Gemäß § 102 StPO kann eine Durchsuchung bei dem einer Straftat Verdächtigen auf Antrag u.a. angeordnet werden, wenn zu vermuten ist, dass die Durchsuchung zur Auffindung von Beweismitteln führen wird. Aufgrund der verfassungsrechtlich geschützten Unverletzlichkeit der Wohnung (Art. 13 GG) sind daran jedoch strenge Maßstäbe geknüpft. Erforderlich ist der Anfangsverdacht einer bereits begangenen Straftat, d.h. zureichende tatsächliche Anhaltspunkte dafür, dass der Verdächtige eine bestimmte Straftat begangen hat. Neben dem Tatverdacht erfordert der erhebliche Eingriff der Durchsuchung in die grundrechtlich geschützte Lebenssphäre des Betroffenen eine besondere Rechtfertigung nach dem Grundsatz der Verhältnismäßigkeit. Die Maßnahme muss geeignet im Hinblick auf den verfolgten Zweck sein, sie muss erforderlich in dem Sinne sein, dass weniger einschneidende Maßnahmen nicht in Betracht kommen, und schließlich muss sie in einem angemessenen Verhältnis zur Schwere der Straftat und der Stärke des Tatverdachts stehen.

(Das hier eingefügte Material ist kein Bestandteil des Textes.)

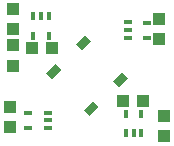
<source format=gtp>
G75*
%MOIN*%
%OFA0B0*%
%FSLAX25Y25*%
%IPPOS*%
%LPD*%
%AMOC8*
5,1,8,0,0,1.08239X$1,22.5*
%
%ADD10R,0.04331X0.02756*%
%ADD11R,0.01575X0.02953*%
%ADD12R,0.01300X0.02700*%
%ADD13R,0.03937X0.04331*%
%ADD14R,0.02953X0.01575*%
%ADD15R,0.02700X0.01300*%
%ADD16R,0.04331X0.03937*%
D10*
G36*
X0079024Y0043979D02*
X0082085Y0047040D01*
X0084034Y0045091D01*
X0080973Y0042030D01*
X0079024Y0043979D01*
G37*
G36*
X0088768Y0053723D02*
X0091829Y0056784D01*
X0093778Y0054835D01*
X0090717Y0051774D01*
X0088768Y0053723D01*
G37*
G36*
X0101156Y0041335D02*
X0104217Y0044396D01*
X0106166Y0042447D01*
X0103105Y0039386D01*
X0101156Y0041335D01*
G37*
G36*
X0091412Y0031591D02*
X0094473Y0034652D01*
X0096422Y0032703D01*
X0093361Y0029642D01*
X0091412Y0031591D01*
G37*
D11*
X0105490Y0030436D03*
X0110608Y0030436D03*
X0079799Y0056403D03*
X0074681Y0056403D03*
D12*
X0074590Y0062901D03*
X0077240Y0062901D03*
X0079890Y0062901D03*
X0105399Y0023938D03*
X0108049Y0023938D03*
X0110699Y0023938D03*
D13*
X0066888Y0026131D03*
X0066888Y0032824D03*
X0068032Y0046538D03*
X0068032Y0053231D03*
X0067957Y0058549D03*
X0067957Y0065242D03*
X0116650Y0062189D03*
X0116650Y0055497D03*
X0118264Y0029730D03*
X0118264Y0023038D03*
D14*
X0112636Y0055719D03*
X0112636Y0060837D03*
X0072877Y0030772D03*
X0072877Y0025654D03*
D15*
X0079375Y0025563D03*
X0079375Y0028213D03*
X0079375Y0030863D03*
X0106138Y0055628D03*
X0106138Y0058278D03*
X0106138Y0060928D03*
D16*
X0080950Y0052317D03*
X0074257Y0052317D03*
X0104642Y0034746D03*
X0111335Y0034746D03*
M02*

</source>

Gemessen an diesen Grundsätzen hat die Kammer bereits Bedenken, ob zum Zeitpunkt der Beschlussfassung ein hinreichender Anfangsverdacht gegen den Beschuldigten vorlag. Zwar lässt die ermittelte Email-Adresse durchaus den Schluss auf den Beschuldigten zu. Dass nur er ausschließlich Zugriff auf diesen Email-Account hatte, geht aus den Ermittlungen jedoch nicht hervor. Es erscheint nicht fernliegend, dass auch andere Familienmitglieder die benannte Email-Adresse hätten nutzen können, zumal die Email-Adresse ausweislich der Auskunft des zuständigen Providers an die Kundenkennung der Mutter des Beschuldigten vergeben war.
Mit Rücksicht auf den daher allenfalls geringen Tatverdacht ist die beantragte Durchsuchung im vorliegenden Fall nicht mehr als verhältnismäßig anzusehen. Anhaltspunkte dafür, dass eine Durchsuchung noch zum Auffinden von Beweismitteln hätten führen können, lagen zum maßgeblichen Zeitpunkt des Erlasses der Durchsuchungsanordnung nicht vor. Gegen die Auffindewahrscheinlichkeit spricht bereits der erhebliche Zeitablauf: Die maßgeblichen Videodateien wurden am 19. September 2021 hochgeladen, mithin zweieinhalb Jahre vor dem Erlass des Durchsuchungsbeschlusses. Dafür, dass der Beschuldigte noch weiteres kinderpornographisches Material besessen hat, gibt es keine hinreichenden Anhaltspunkte. Dagegen spricht, dass seit dem 31. Oktober 2022, dem Datum des „CyberTipline Reports“ des NCMEC, keine weiteren Auffälligkeiten des bislang auch nicht vorbestraften Beschuldigten dokumentiert sind. Das Amtsgericht hatte hierzu in dem angegriffenen Beschluss lediglich aufgeführt, dass „davon auszugehen“ sei, „dass der Beschuldigte nach wie vor im Besitz der benannten Inhalte ist“. Angaben dazu, aufgrund welcher Umstände das Amtsgericht zu diesem Schluss gekommen ist, werden nicht mitgeteilt und sind nicht ersichtlich.
Lediglich klarstellend weist die Kammer darauf hin, dass die Rechtswidrigkeit der Durchsuchungsanordnung im vorliegenden Fall nicht die Rechtswidrigkeit der Durchsuchung der Wohnung des Beschuldigten in der pp. Straße pp. zur Folge hat. Diese erfolgte nicht auf der Grundlage des Durchsuchungsbeschlusses vom 26. März 2024, da dieser sich auf die Wohnung in der pp. bezog. Die Durchsuchung in der pp. wurde ausweislich des Durchsuchungsberichts des Kriminalbeamten pp. durch den Beschuldigten freiwillig gestattet.“
Die Staatsanwaltschaft hat dann noch Gegenvorstellung erhoben, sich aber beim LG im LG Halle, Beschl. v. 15.11.2024 – 4 Qs 13/24 jug – eine Abfuhr geholt, denn:
Gegenvorstellungen gegen gerichtliche Entscheidungen, welche nicht mehr mit einem Rechtsmittel angefochten werden können, sind grundsätzlich ausgeschlossen.